Outro texto que pode ser de ajuda é tirado do livro “A ordem de Deus”, de Bruce Anstey:
“Nas palavras que o Senhor dirige às sete igrejas em Apocalipse capítulos 2 e 3 há um ponto em que o Senhor já não reconhece a massa da profissão cristã, e a partir daí passa a tratar com um testemunho remanescente. Ele distingue um remanescente ao dizer: ‘Mas eu vos digo a vós, e aos restantes [ou remanescentes]...’ E é neles que o Senhor passa a tratar a partir de então (Ap 2:24-29). A razão disso é que o estado da igreja chegou a um ponto em que já não existe conserto. A partir daí ocorre uma mudança notória na maneira como o Senhor trata com a igreja. Isto é indicado pela expressão ‘ouça o que o Espírito diz às igrejas’, que passa a vir depois da promessa ao que vencer, ao invés de precedê-la, como tinha sido o padrão até aquele ponto. Nas palavras do Senhor às três primeiras igrejas, a recompensa ao que vencer era colocada diante de toda a igreja, pois o Senhor ainda tratava com ela como um todo. Mas desse ponto em diante já não é mais assim. A expressão ‘ouça o que o Espírito diz às igrejas’ só é dada a um remanescente, pois somente os que fazem parte dele irão ouvir e vencer.
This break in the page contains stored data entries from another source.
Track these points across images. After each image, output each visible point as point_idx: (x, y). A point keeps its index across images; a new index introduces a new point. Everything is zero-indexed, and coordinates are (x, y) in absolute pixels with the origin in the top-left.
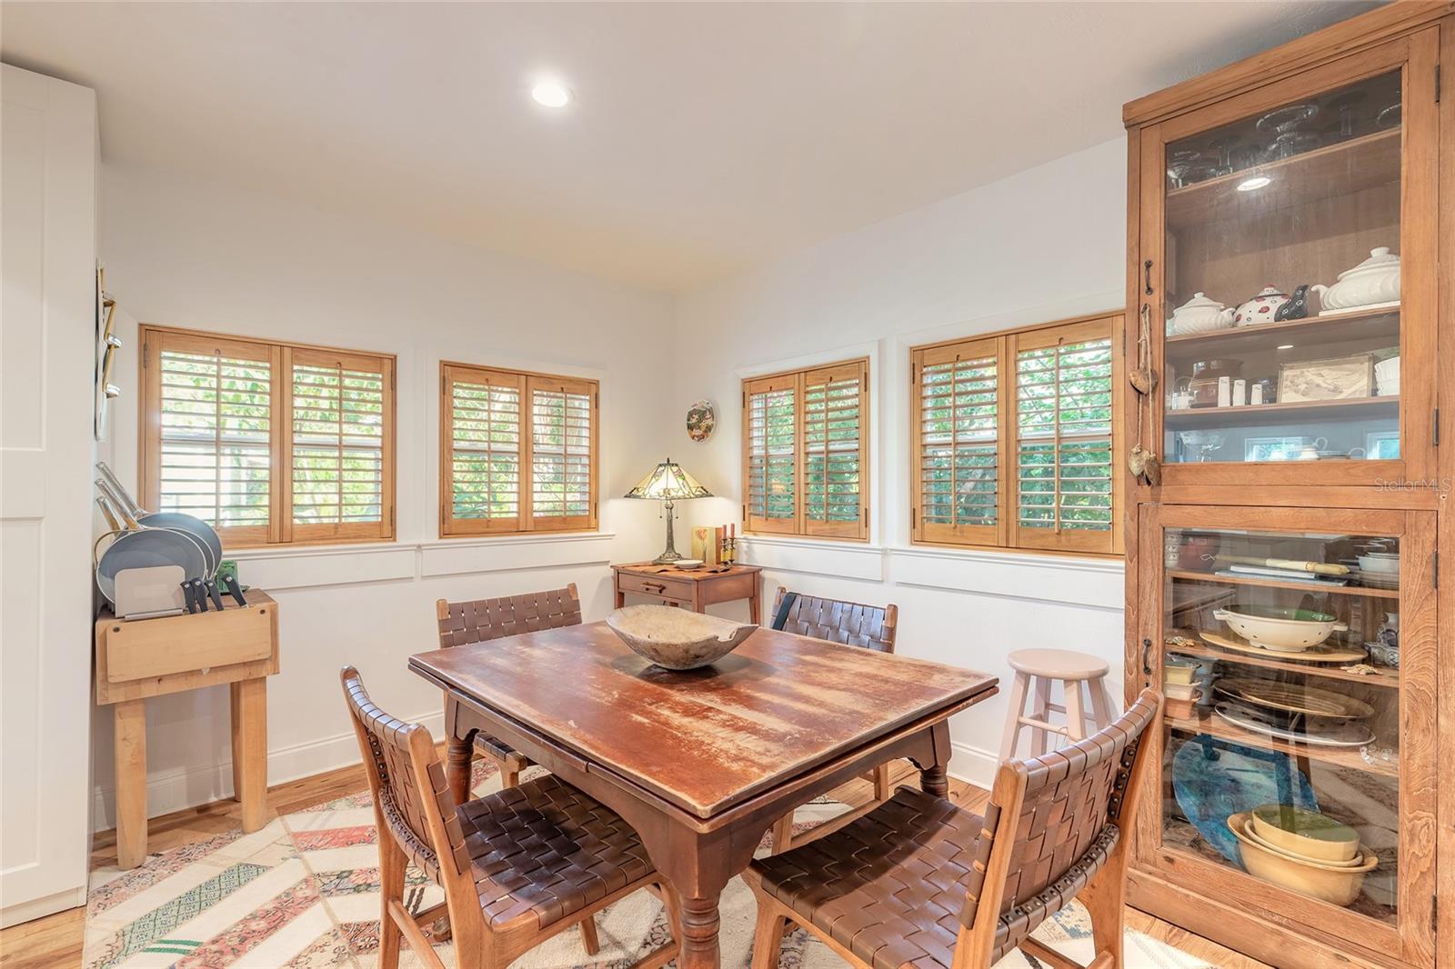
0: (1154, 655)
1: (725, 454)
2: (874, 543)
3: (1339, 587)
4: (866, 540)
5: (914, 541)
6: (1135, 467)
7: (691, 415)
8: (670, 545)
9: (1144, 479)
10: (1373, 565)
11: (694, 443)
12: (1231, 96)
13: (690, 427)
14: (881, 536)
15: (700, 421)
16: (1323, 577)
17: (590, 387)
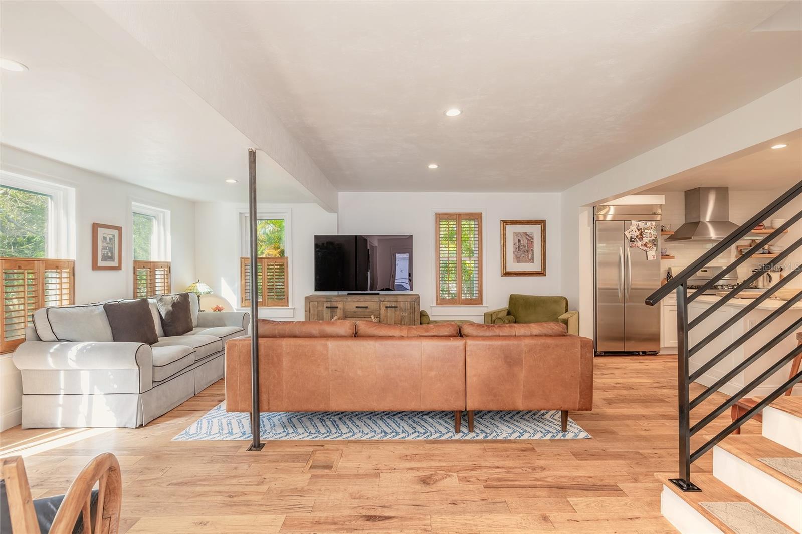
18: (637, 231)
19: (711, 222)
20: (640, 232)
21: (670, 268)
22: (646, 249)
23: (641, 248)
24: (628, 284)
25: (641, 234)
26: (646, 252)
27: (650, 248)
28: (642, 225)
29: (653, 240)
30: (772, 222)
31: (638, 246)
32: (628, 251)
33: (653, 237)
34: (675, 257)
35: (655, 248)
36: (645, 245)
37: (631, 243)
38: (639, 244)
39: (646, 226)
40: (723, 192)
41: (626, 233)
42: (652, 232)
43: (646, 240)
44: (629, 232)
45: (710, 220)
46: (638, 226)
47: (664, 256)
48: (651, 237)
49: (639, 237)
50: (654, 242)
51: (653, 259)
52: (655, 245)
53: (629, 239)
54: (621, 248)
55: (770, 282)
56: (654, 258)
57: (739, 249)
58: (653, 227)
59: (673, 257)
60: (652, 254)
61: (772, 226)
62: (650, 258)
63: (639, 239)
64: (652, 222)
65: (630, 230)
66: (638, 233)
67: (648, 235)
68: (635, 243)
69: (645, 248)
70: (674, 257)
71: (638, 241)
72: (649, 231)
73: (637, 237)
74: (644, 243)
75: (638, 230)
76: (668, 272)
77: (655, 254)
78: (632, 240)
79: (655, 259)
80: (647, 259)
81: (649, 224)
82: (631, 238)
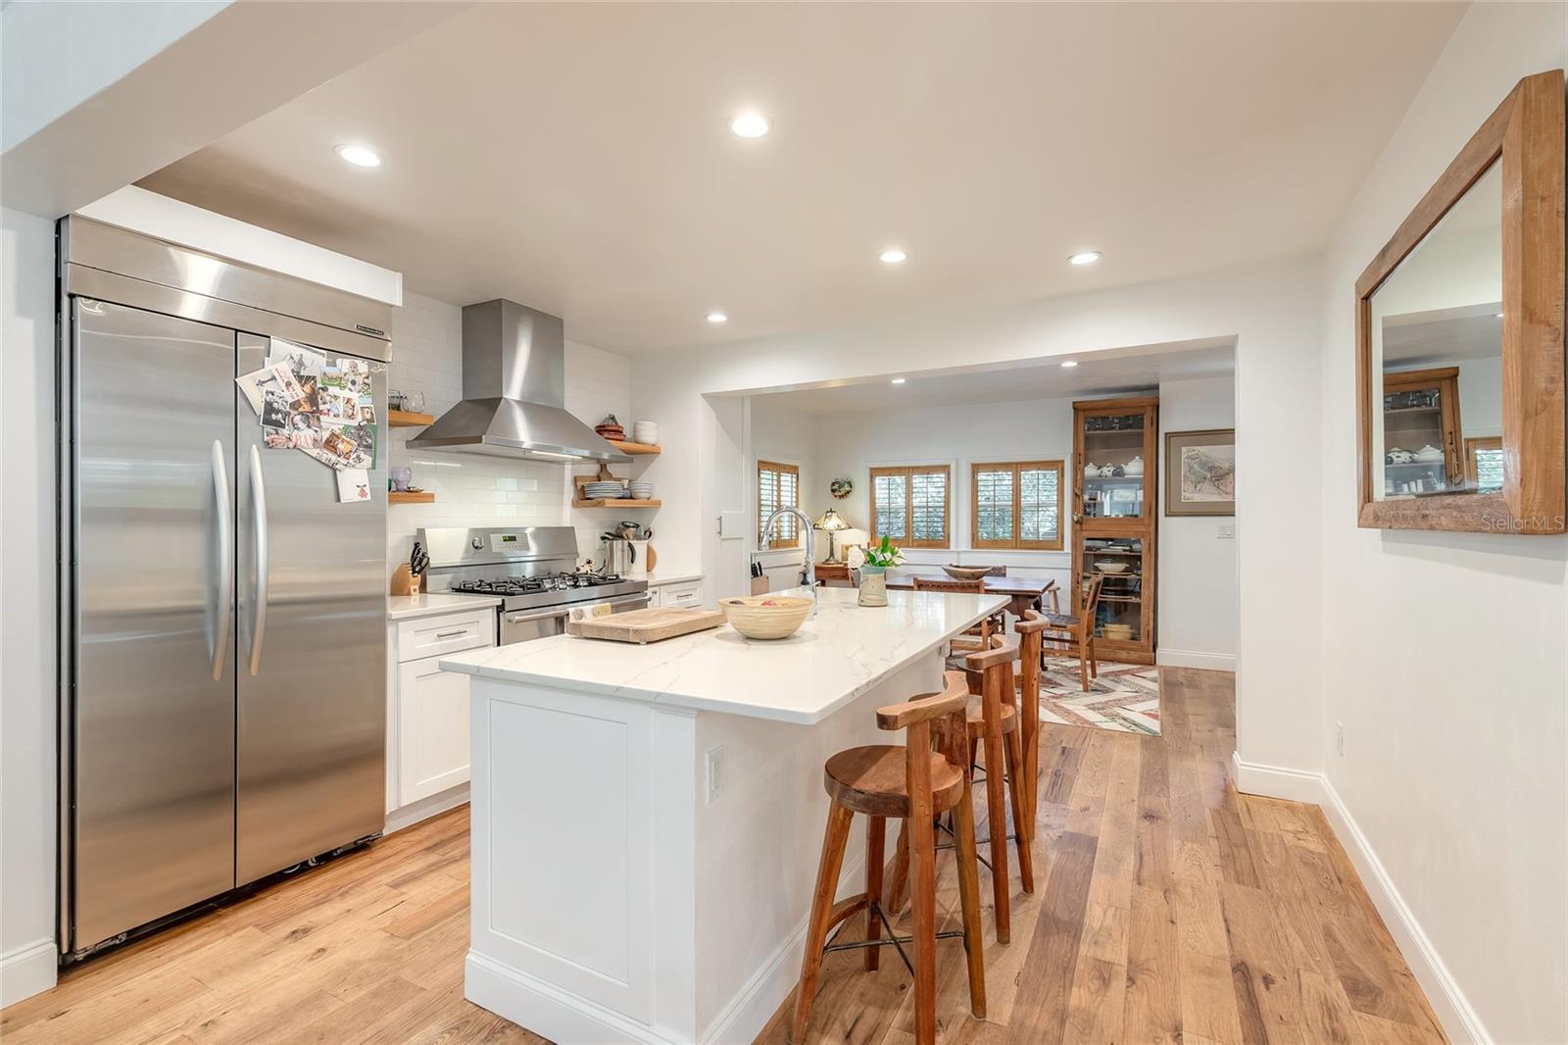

Walter Scott disse que a razão dessa mudança é que a grande massa da profissão cristã passa a ser tratada como incapacitada de ouvir, arrepender-se e praticar a verdade.
“W. Kelly disse: ‘Desse ponto em diante o Senhor coloca a promessa [ao que vencer] primeiro, e o faz porque é inútil esperar que a igreja como um todo irá recebê-la... apenas um remanescente irá vencer, e a promessa é para os que fazem parte dele; no que diz respeito aos outros, é caso encerrado’. Portanto, já que é assim, não podemos esperar que em nossos dias o princípio divino da unidade seja praticado em meio à massa da profissão pública, mas apenas dentro de um testemunho remanescente. Na prática, alguém que se une a uma determinada denominação em detrimento das outras, já não tem autoridade para criticar aqueles que querem se separar das denominações, pois foi exatamente o que fez! Ao limitar-se a uma denominação, acabou deixando de lado todas as outras, pois ninguém pode ser Batista e Presbiteriano ao mesmo tempo. Portanto, ao unir-se à denominação de sua escolha, sua atitude o excluiu de todas as outras, deixando assim de guardar a unidade do Espírito. Quem quiser argumentar sobre este ponto precisará primeiro praticar por si mesmo a unidade que espera que os outros pratiquem.” — Bruce Anstey em “A ordem de Deus”.